*Problem:* Copy the entries below in full, keeping them exactly as they are.

%%

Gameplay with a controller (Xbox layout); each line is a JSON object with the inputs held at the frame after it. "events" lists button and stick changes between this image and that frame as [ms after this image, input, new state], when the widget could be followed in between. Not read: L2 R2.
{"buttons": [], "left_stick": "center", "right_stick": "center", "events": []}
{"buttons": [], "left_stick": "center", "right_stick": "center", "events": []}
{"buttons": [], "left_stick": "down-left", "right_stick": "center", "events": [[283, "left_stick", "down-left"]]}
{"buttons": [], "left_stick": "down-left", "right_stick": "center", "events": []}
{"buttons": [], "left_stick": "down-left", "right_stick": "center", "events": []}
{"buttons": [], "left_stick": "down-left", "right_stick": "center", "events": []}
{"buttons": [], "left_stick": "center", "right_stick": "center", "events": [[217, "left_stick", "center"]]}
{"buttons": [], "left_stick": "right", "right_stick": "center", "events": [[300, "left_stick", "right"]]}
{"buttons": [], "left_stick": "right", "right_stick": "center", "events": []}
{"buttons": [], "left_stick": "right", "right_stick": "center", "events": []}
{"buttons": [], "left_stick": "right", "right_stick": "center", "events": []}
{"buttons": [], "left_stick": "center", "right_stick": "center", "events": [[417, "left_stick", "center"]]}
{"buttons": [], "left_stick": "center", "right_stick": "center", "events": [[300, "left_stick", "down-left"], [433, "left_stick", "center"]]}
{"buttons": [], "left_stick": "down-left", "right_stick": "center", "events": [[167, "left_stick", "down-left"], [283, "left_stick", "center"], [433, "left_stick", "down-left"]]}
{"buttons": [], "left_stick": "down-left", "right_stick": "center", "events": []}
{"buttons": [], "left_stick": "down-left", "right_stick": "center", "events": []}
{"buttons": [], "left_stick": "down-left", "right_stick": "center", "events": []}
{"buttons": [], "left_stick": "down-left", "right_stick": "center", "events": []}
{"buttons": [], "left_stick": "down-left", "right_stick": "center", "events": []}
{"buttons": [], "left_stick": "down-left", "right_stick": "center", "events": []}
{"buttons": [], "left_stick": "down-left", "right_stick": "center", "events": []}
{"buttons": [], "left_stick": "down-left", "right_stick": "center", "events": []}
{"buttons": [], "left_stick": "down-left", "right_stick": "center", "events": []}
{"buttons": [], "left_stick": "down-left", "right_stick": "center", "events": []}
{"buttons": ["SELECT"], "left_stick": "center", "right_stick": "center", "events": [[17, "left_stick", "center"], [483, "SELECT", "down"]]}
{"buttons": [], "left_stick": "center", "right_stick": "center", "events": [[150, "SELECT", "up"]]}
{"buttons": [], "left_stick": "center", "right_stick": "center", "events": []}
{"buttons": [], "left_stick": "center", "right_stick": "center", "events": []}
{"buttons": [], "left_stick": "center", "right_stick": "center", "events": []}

%%

*Solution for this exercise:*
Gameplay with a controller (Xbox layout); each line is a JSON object with the inputs held at the frame after it. "events" lists button and stick changes between this image and that frame as [ms after this image, input, new state], when the widget could be followed in between. Not read: L2 R2.
{"buttons": [], "left_stick": "center", "right_stick": "center", "events": []}
{"buttons": [], "left_stick": "center", "right_stick": "center", "events": []}
{"buttons": [], "left_stick": "down-left", "right_stick": "center", "events": [[283, "left_stick", "down-left"]]}
{"buttons": [], "left_stick": "down-left", "right_stick": "center", "events": []}
{"buttons": [], "left_stick": "down-left", "right_stick": "center", "events": []}
{"buttons": [], "left_stick": "down-left", "right_stick": "center", "events": []}
{"buttons": [], "left_stick": "center", "right_stick": "center", "events": [[217, "left_stick", "center"]]}
{"buttons": [], "left_stick": "right", "right_stick": "center", "events": [[300, "left_stick", "right"]]}
{"buttons": [], "left_stick": "right", "right_stick": "center", "events": []}
{"buttons": [], "left_stick": "right", "right_stick": "center", "events": []}
{"buttons": [], "left_stick": "right", "right_stick": "center", "events": []}
{"buttons": [], "left_stick": "center", "right_stick": "center", "events": [[417, "left_stick", "center"]]}
{"buttons": [], "left_stick": "center", "right_stick": "center", "events": [[300, "left_stick", "down-left"], [433, "left_stick", "center"]]}
{"buttons": [], "left_stick": "down-left", "right_stick": "center", "events": [[167, "left_stick", "down-left"], [283, "left_stick", "center"], [433, "left_stick", "down-left"]]}
{"buttons": [], "left_stick": "down-left", "right_stick": "center", "events": []}
{"buttons": [], "left_stick": "down-left", "right_stick": "center", "events": []}
{"buttons": [], "left_stick": "down-left", "right_stick": "center", "events": []}
{"buttons": [], "left_stick": "down-left", "right_stick": "center", "events": []}
{"buttons": [], "left_stick": "down-left", "right_stick": "center", "events": []}
{"buttons": [], "left_stick": "down-left", "right_stick": "center", "events": []}
{"buttons": [], "left_stick": "down-left", "right_stick": "center", "events": []}
{"buttons": [], "left_stick": "down-left", "right_stick": "center", "events": []}
{"buttons": [], "left_stick": "down-left", "right_stick": "center", "events": []}
{"buttons": [], "left_stick": "down-left", "right_stick": "center", "events": []}
{"buttons": ["SELECT"], "left_stick": "center", "right_stick": "center", "events": [[17, "left_stick", "center"], [483, "SELECT", "down"]]}
{"buttons": [], "left_stick": "center", "right_stick": "center", "events": [[150, "SELECT", "up"]]}
{"buttons": [], "left_stick": "center", "right_stick": "center", "events": []}
{"buttons": [], "left_stick": "center", "right_stick": "center", "events": []}
{"buttons": [], "left_stick": "center", "right_stick": "center", "events": []}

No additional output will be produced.